Dans son recueil d’essais littéraires Dépasser le pays natal, l’écrivain chinois Mo Yan nous offre un aperçu de ce qui l’inspire, de ce que lui apporte la littérature et de la façon inéluctable dont son pays et sa contrée teintent son œuvre.

C’est à travers quatre textes d’une rare justesse que le prix Nobel de littérature nous fait voyager, de son enfance dans le village de Gaomi, dans le Shadong pauvre et miséreux des années 1950 et 1960, aux premières traductions de ses romans, jusqu’à la consécration internationale avec ce prix Nobel en 2012.

Dans le premier texte « La faim et la solitude sont les atouts de ma création », l’auteur raconte son enfance et la marque indélébile qu’elle laissa sur lui et sur son œuvre, car, raconte-t-il, c’est en majeure partie dans ses souvenirs qu’il puise son inspiration, la chair première de ses romans.

Le deuxième texte « Comment ça va oncle Faulkner? » relate la fébrilité et les jours de fièvre du tout premier contact avec la notoriété mondiale lors de la traduction de ses romans en d’autres langues au cours des années 1970.

Suit alors une longue et fantastique conversation avec l’écrivain de renom japonais Kenzaburo Oe. L’auteur nippon et l’écrivain chinois, tous deux orientaux, tous deux marqués par l’enfance, la campagne et la misère noire, échangent sur la littérature et sur l’art du roman.

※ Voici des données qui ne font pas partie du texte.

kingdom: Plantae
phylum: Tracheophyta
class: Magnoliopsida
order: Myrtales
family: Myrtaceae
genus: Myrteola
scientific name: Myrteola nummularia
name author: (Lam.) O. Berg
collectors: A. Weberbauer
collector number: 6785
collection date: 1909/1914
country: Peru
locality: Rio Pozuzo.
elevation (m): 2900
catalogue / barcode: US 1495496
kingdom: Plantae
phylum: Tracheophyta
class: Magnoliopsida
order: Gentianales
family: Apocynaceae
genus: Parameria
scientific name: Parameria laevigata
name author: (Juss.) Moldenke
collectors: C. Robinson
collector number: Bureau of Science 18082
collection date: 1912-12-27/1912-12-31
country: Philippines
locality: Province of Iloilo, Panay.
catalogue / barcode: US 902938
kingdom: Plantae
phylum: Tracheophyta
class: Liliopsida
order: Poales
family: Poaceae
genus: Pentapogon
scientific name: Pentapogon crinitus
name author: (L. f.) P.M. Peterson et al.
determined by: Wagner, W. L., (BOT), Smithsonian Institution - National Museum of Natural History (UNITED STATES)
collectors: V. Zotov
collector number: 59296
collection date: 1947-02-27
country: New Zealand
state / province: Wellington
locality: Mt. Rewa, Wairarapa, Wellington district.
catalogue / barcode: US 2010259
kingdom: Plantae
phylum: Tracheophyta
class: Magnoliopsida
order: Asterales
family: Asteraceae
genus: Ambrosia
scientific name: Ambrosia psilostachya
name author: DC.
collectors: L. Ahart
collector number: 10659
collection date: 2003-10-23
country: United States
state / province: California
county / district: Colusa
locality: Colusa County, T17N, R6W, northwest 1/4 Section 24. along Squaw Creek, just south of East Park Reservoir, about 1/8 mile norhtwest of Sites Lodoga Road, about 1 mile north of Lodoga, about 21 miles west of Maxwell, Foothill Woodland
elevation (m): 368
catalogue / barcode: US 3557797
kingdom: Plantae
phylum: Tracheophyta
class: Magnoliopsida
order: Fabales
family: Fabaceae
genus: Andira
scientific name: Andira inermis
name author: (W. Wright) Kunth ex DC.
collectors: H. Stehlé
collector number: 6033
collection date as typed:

Ils parlent de Kawabata, de Cholokhov, d’Hemingway, discutent de l’incontournable œuvre de Mo Yan, échangent des souvenirs épars et diffus, des anecdotes d’enfance.

Le mémoire de maîtrise de Mo Yan, le texte phare de ce recueil,  « Dépasser le pays natal », clôt de merveilleuse façon cet essai: Faulkner, Tsutomu, Yasunari, Lawrence, Shuli, Balzac, Garcia Marquez,  Vargas Llosa, Joyce, Wolfe, Elliot: les influences romanesques et littéraires de Mo Yan se déclinent les unes après les autres dans ce texte qui nous explique en quoi le pays teinte inévitablement l’œuvre, et comment une œuvre se veut obligatoirement le reflet des expériences de l’auteur : « N’importe quel écrivain – un vrai- , nécessairement, doit se servir de son propre vécu pour tisser une histoire et ce qui a été vécu affectivement est plus important que ce que l’on a éprouvé dans son corps […] » Ainsi donc sont nés plusieurs romans de Mo Yan tels que Le Clan du sorgho rouge, Le pays de l’alcool, Le radis de cristal, Beaux seins, belles fesses et La mélopée de l’ail paradisiaque.

Malgré leur portée mondiale et leur long périple jusqu’à nous, Occidentaux du Québec, tous ces romans sont issus du même lieu, et renvoient encore et toujours au minuscule village de Gaomi, et à ce petit garçon chinois avide d’histoires à l’odeur de terre.

– Charles Quimper

Mo Yan, Dépasser le pays natal, Éditions du Seuil, 2015.